Re: [RFC PATCH v4 10/12] security/selinux: Add enclave_load() implementation

[Andy Lutomirski <luto@kernel.org>]

On Mon, Jul 1, 2019 at 11:54 AM Xing, Cedric <cedric.xing@intel.com> wrote:
>
> > From: Andy Lutomirski [mailto:luto@kernel.org]
> > Sent: Monday, July 01, 2019 10:54 AM
> >
> > On Mon, Jul 1, 2019 at 10:46 AM Xing, Cedric <cedric.xing@intel.com>
> > wrote:
> > >
> > > > From: Andy Lutomirski [mailto:luto@kernel.org]
> > > > Sent: Saturday, June 29, 2019 4:42 PM
> > > >
> > > > On Tue, Jun 25, 2019 at 2:09 PM Stephen Smalley <sds@tycho.nsa.gov>
> > > > wrote:
> > > > >
> > > > > On 6/21/19 5:22 PM, Xing, Cedric wrote:
> > > > > >> From: Christopherson, Sean J
> > > > > >> Sent: Wednesday, June 19, 2019 3:24 PM
> > > > > >>
> > > > > >> Intended use of each permission:
> > > > > >>
> > > > > >>    - SGX_EXECDIRTY: dynamically load code within the enclave
> > itself
> > > > > >>    - SGX_EXECUNMR: load unmeasured code into the enclave, e.g.
> > > > > >> Graphene
> > > > > >
> > > > > > Why does it matter whether a code page is measured or not?
> > > > >
> > > > > It won't be incorporated into an attestation?
> > > > >
> > > >
> > > > Also, if there is, in parallel, a policy that limits the set of
> > > > enclave SIGSTRUCTs that are accepted, requiring all code be measured
> > > > makes it harder to subvert by writing incompetent or maliciously
> > > > incompetent enclaves.
> > >
> > > As analyzed in my reply to one of Stephen's comments, no executable
> > page shall be "enclave only" as enclaves have access to host's memory,
> > so if an executable page in regular memory is considered posting a
> > threat to the process, it should be considered posting the same threat
> > inside an enclave as well.
>
> What I was trying to say was, an executable page, if considered a threat to the enclosing process, should always be considered a threat no matter it is in that process's memory or inside an enclave enclosed in that same process's address space.
>
> Therefore, for a page in regular memory, if it is denied executable, it is because it is considered a potential security threat to the enclosing process, so it shall not be used as the source for an executable enclave page, as the same threat exists regardless it is in regular memory or EPC. Does that make more sense?

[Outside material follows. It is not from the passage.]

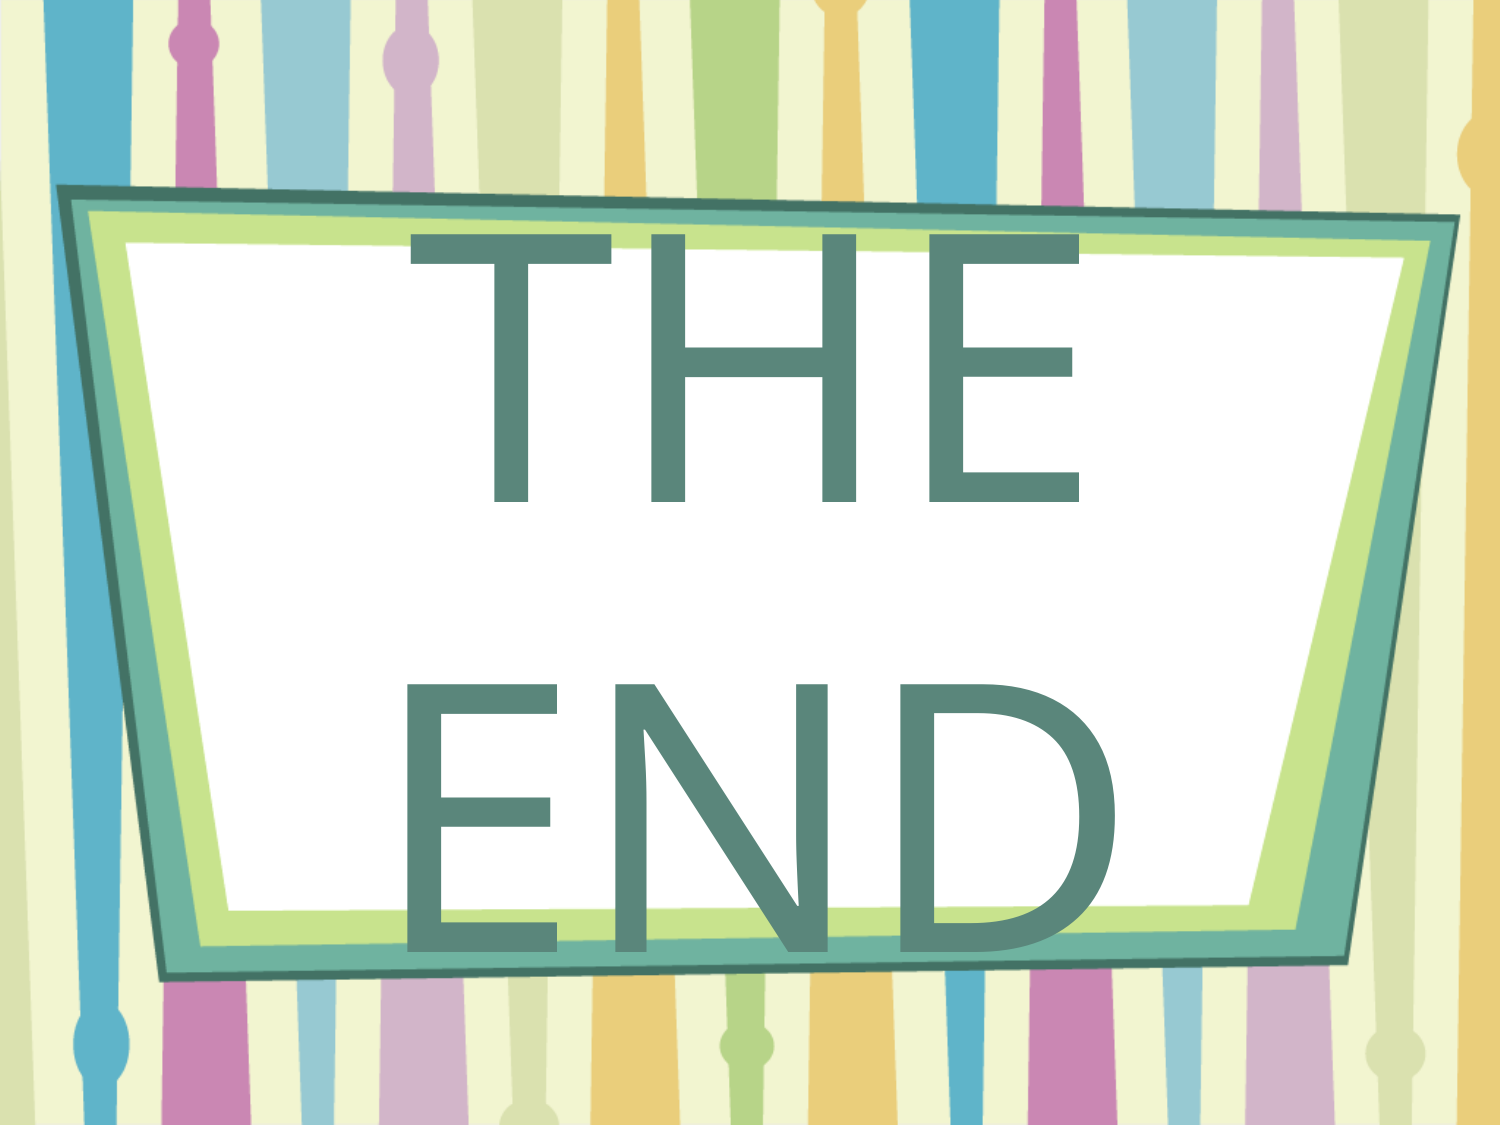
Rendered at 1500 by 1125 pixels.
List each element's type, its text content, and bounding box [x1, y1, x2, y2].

It does make sense, but I'm not sure it's correct to assume that any
LSM policy will always allow execution on enclave source pages if it
would allow execution inside the enclave.  As an example, here is a
policy that seems reasonable:

Task A cannot execute dynamic non-enclave code (no execmod, no
execmem, etc -- only approved unmodified file pages can be executed).
But task A can execute an enclave with MRENCLAVE == such-and-such, and
that enclave may be loaded from regular anonymous memory -- the
MRENCLAVE is considered enough verification.

>
> My patch doesn't require X on source pages either. I said "would", meaning X *would* be granted but doesn't have to be granted. You can see this in selinux_enclave_load() calling selinux_file_mprotect() in my code. The purpose is to determine if X *would* be granted to the source pages without actually granting X.

As above, I'm not convinced this assumption is valid.